Atendendo a algumas respostas apreciativas e inúmeras ignorativas, aqui está......

28 novembro 2011

Fuvest 2012

O vestibular se repete como farsa. Três décadas mais um ano após a Fuvest 1980, que 2 dos 3 leitores devem lembrar, fui ontem fazer vestibular.

Porque? Um dia tomando cafezinho na Usp, ou talvez durante alguma reunião, um colega diz: "O problema da Usp é o vestibular, que não seleciona os melhores alunos" ou qualquer coisa assim. Será? Fui conferir. Da próxima vez, se não puder trazer o McLuhan para a conversa, pelo menos posso dizer "Há quanto tempo o lídimo colega não faz vestibular?"

Antes que perguntem: não vou fazer a 2a fase, não vou tirar vaga de ninguém, não vou fazer Usp de novo.

Fiz o exame na Fac S Judas, do lado do metrô Butantã. As salas de aula são limpas, com iluminação adequada e ventiladores silenciosos. Como cortesia a faculdade distribuiu de brinde uma caneta azul e um lápis verde, inútil durante a prova. A prova começou com 40 minutos de atraso "porque o coordenador teve que resolver um problema com um aluno". Não houve outros problemas de organização.

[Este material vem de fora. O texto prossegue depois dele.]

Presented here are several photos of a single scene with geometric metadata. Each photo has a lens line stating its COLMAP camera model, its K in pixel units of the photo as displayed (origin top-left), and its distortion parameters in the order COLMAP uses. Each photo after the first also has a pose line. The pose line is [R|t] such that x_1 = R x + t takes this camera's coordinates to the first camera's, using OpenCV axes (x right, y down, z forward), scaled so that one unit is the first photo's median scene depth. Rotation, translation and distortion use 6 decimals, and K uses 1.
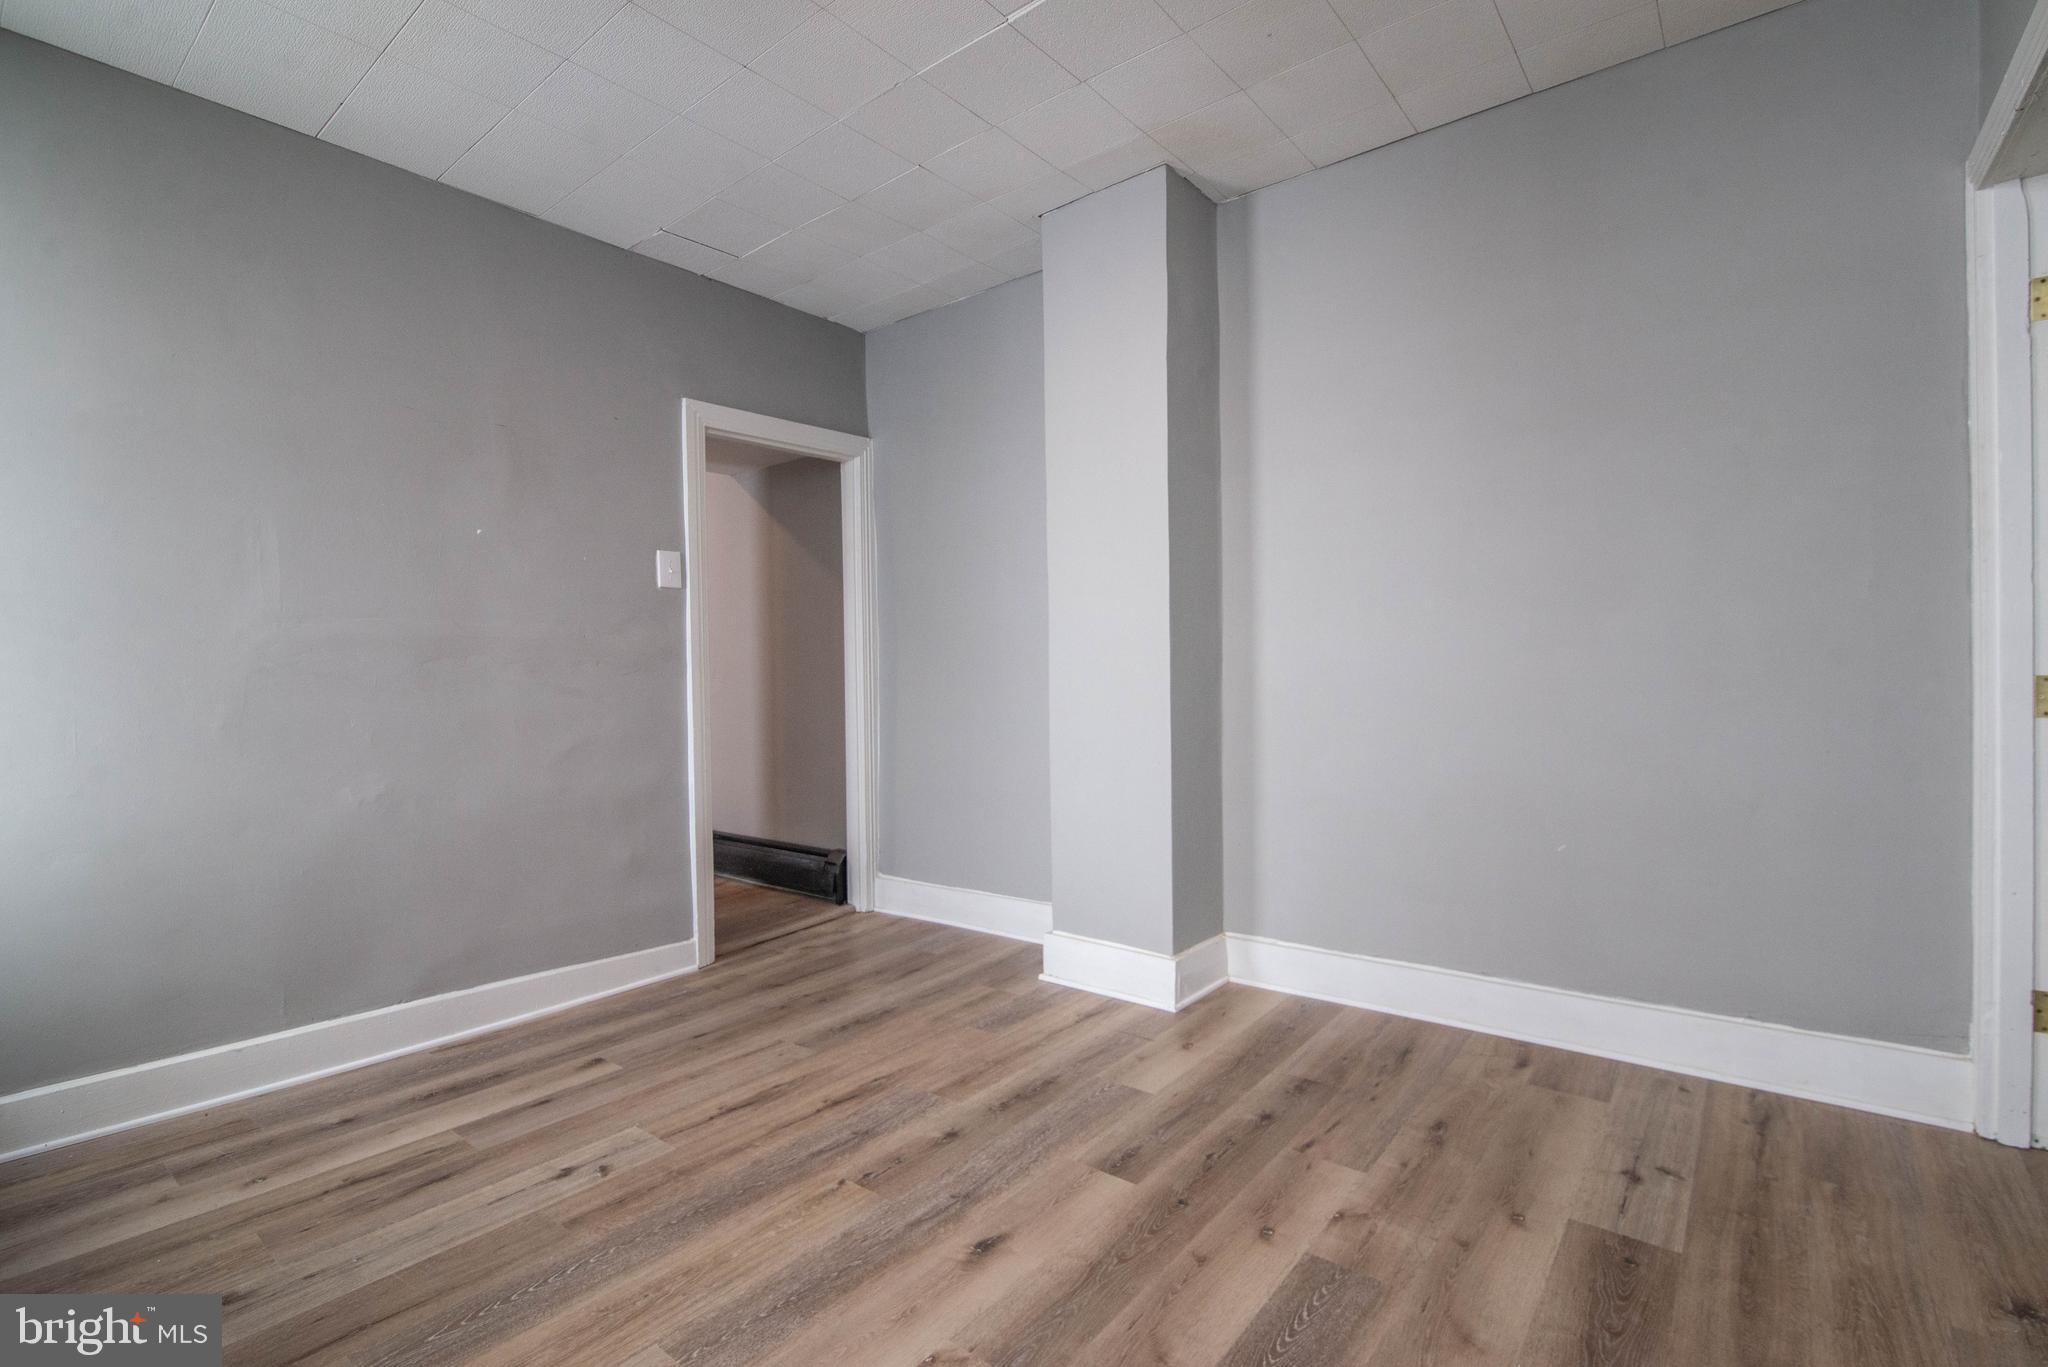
lens RADIAL K [[941.7, 0, 1033.3], [0, 941.7, 696.1], [0, 0, 1]] dist [-0.018359, 0.001051]
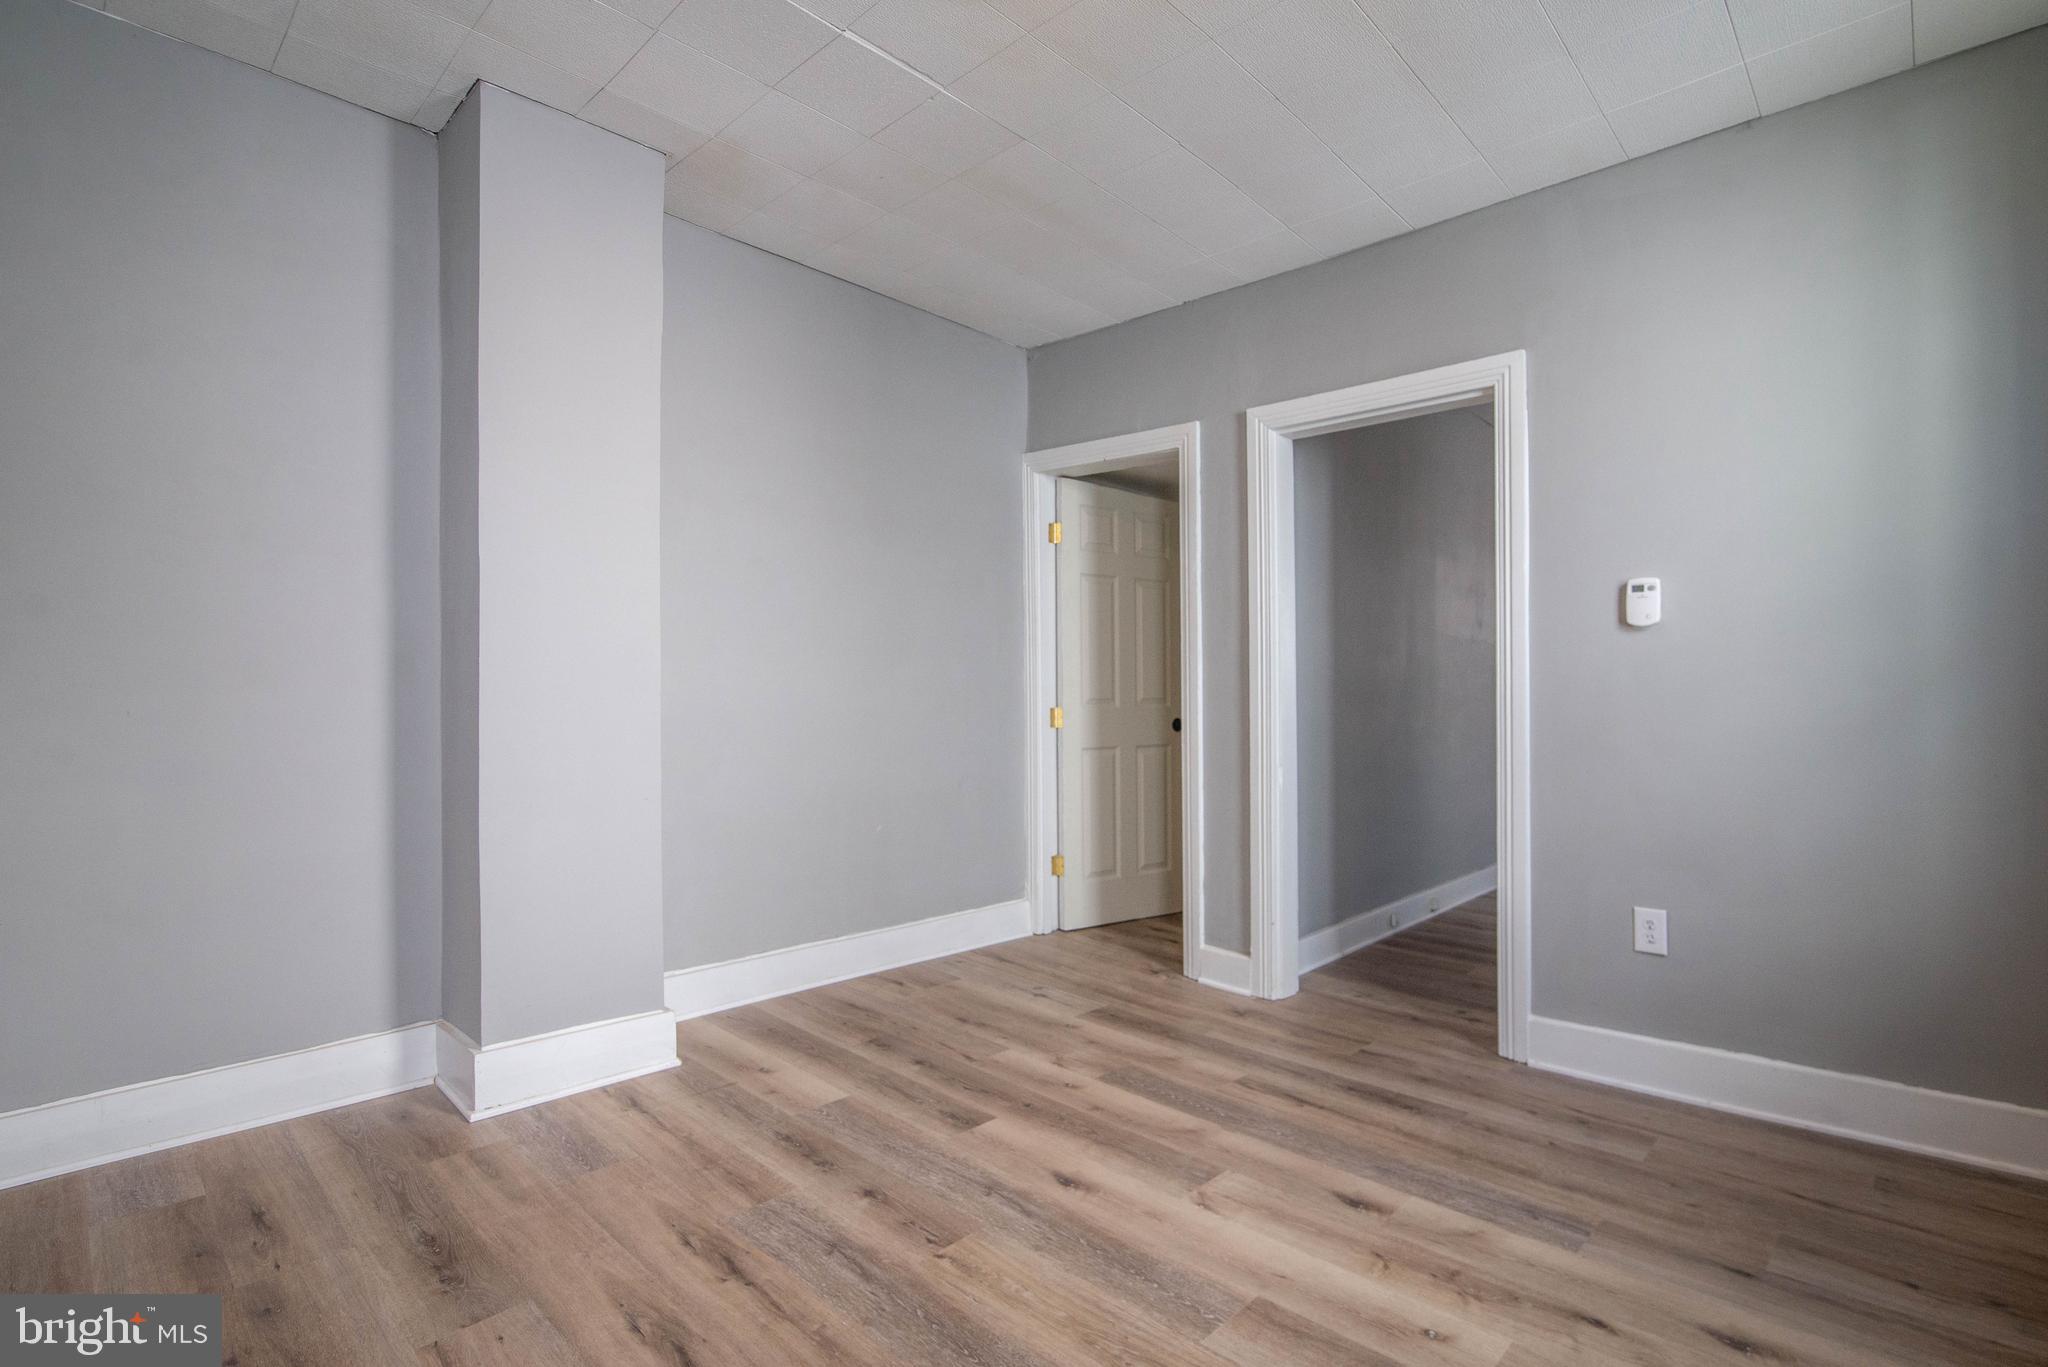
lens RADIAL K [[941.7, 0, 1033.3], [0, 941.7, 696.1], [0, 0, 1]] dist [-0.018359, 0.001051]
pose [[0.105812, 0.021178, 0.994161, -0.976776], [0.018393, 0.999560, -0.023251, -0.007215], [-0.994216, 0.020746, 0.105376, 0.697039]]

A prova com 90 questões é difícil, mas me pareceu muito bem feita. Nenhuma questão errada; 1 ou 2 com respostas dúbias, baseadas em teorias históricas marxistas vulgares ou coisa assim, que revelam mais sobre a filosofia uspiana do que comprometem o vestibular. Uma em 10 questões, talvez menos, recaem na "decoreba": saber o nome de uma ou outra organela celular, tratado de Methuen, ou nomes de personagens de romances.

Surpresa: de longe a prova mais difícil é matemática. Tinha que achar a soma dos ângulos internos de um hexágono. Era para os alunos saberem ou deduzirem? Falta espaço para fazer as contas intermediárias na margem. Talvez eles esperem que os vestibulandos usem atalhos e fórmulas que eu não lembro. Quase todas as questões exigem pensar em diversos passos intermediários. Não me parece que a dificuldade da prova é desejável. O assunto em que todos acertam menos é um assunto que faz menos diferença na classificação. Dá mais um motivo para o pessoal estudar menos matemática. Mas as questões em si são bem feitas.

Física é bem mais fácil, não caem exercícios trabalhosos com máquinas de Rube Goldberg. Química eu sei menos, e biologia não sei, mas dá para sentir que as provas são razoáveis. Tinha uma questão discriminatória contra pessoas de uma certa idade, perguntando o que acontece com o cristalino quando o olho muda o foco de longe para perto. Com o meu, não acontece nada. Vou pedir um ponto a mais para os presbíopes ;-)

História e geografia são as partes mais fáceis. É mais interpretação de texto do que lembrar um lista longa de fatos históricos. Não caiu a guerra do Peloponeso. Quem lê jornal, passa. A prova de inglês é curta e bem feita - interpretação de textos jornalísticos. Português tem uma coisa estranha: diversas perguntas sobre detalhes dos livros do ano. É uma opção da Fuvest. Quem faz a prova fora do contexto pergunta: porque esses livros e não outros? Uns não li, outros não lembro. Mas para o vestibulando não é difícil: um ano para ler uma dúzia de livros. Uma boa preparação para a universidade. Não cai aquela inútil gramática de vestibular.

O total geral é que a prova é cansativa. Acho que deve ser mais fácil aos 18 anos. Mas 5 horas sentado na carteira dura pensando e escrevendo não é moleza. Acho que a prova poderia ter 60 a 70 questões sem prejuízo da avaliação. Decerto o que acontece é que cada um quer incluir sua parte, e não enxergam a desvantagem da prova longa. Então está aí porque fiz a prova: só sentando lá você sabe como é a vida do aluno.

Na saída, por alegre coincidência, encontrei 2 amigos, pais de estudantes que faziam a prova no mesmo lugar. Boa sorte para todos, que encontrem uma escola onde serão felizes. Outra hora confiro o gabarito.